BRIEF:
Where in the listing does the string "high" appear? Copy every line that holds it.

---- GIVEN RECORDS

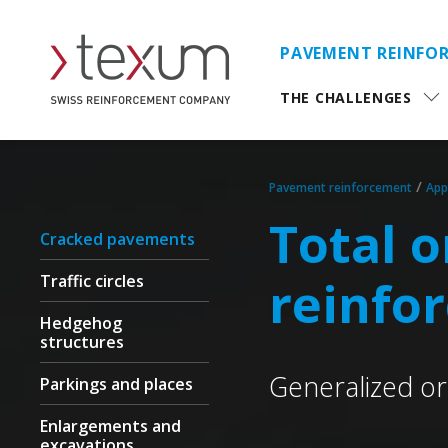
PAVEMENT REINFO
THE CHALLENGES
/
Pavement reinforcement
App
Total 
Cracked pavements
Traffic circles
reinfo
Hedgehog
structures
Generalized or 
Parkings and places
Enlargements and
excavations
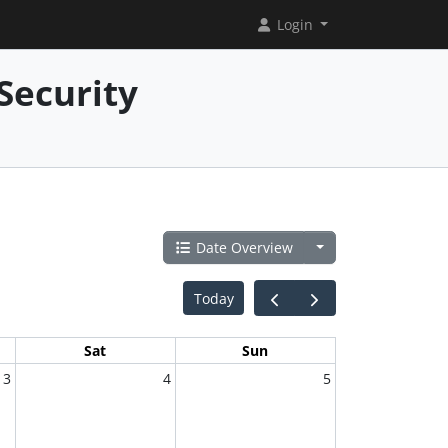
Login
Security
Date Overview
Today
Sat
Sun
3
4
5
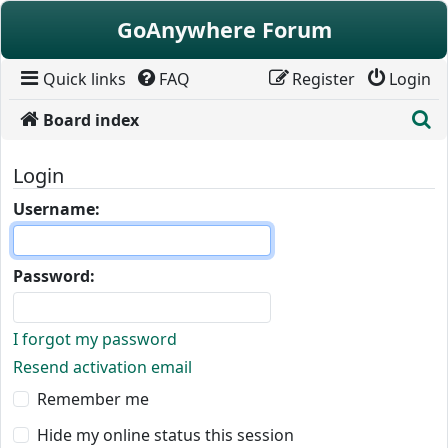
Skip to content
GoAnywhere Forum
Quick links
FAQ
Register
Login
S
Board index
Login
Username:
Password:
I forgot my password
Resend activation email
Remember me
Hide my online status this session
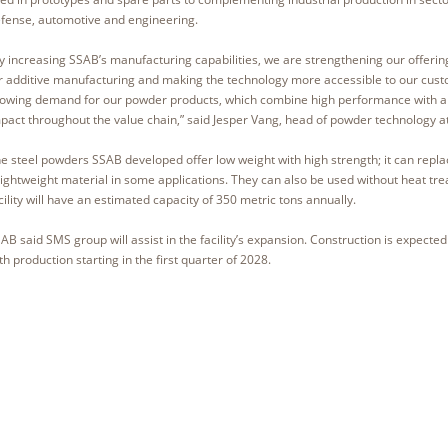
fense, automotive and engineering.
y increasing SSAB’s manufacturing capabilities, we are strengthening our offerin
r additive manufacturing and making the technology more accessible to our cus
owing demand for our powder products, which combine high performance with a 
pact throughout the value chain,” said Jesper Vang, head of powder technology 
e steel powders SSAB developed offer low weight with high strength; it can rep
lightweight material in some applications. They can also be used without heat tr
cility will have an estimated capacity of 350 metric tons annually.
AB said SMS group will assist in the facility’s expansion. Construction is expected
th production starting in the first quarter of 2028.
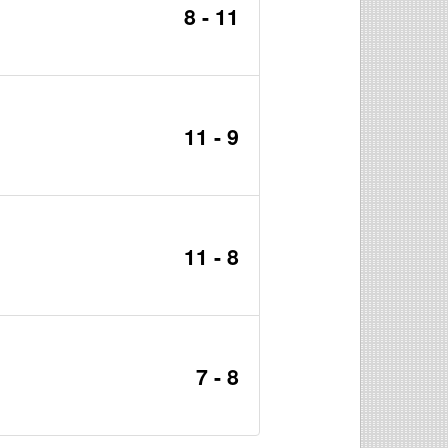
8 - 11
11 - 9
11 - 8
7 - 8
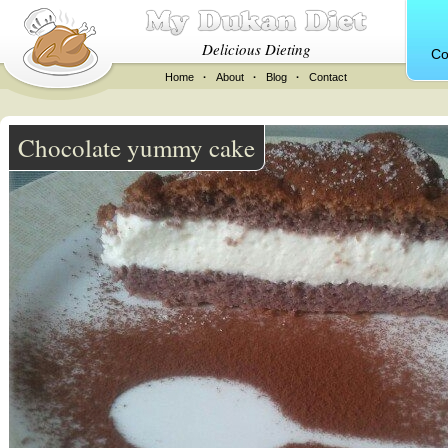
Delicious Dieting
Co
Home
·
About
·
Blog
·
Contact
Chocolate yummy cake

--------

SOLUTION:
owing demand for our powder products, which combine high performance with a 
e steel powders SSAB developed offer low weight with high strength; it can rep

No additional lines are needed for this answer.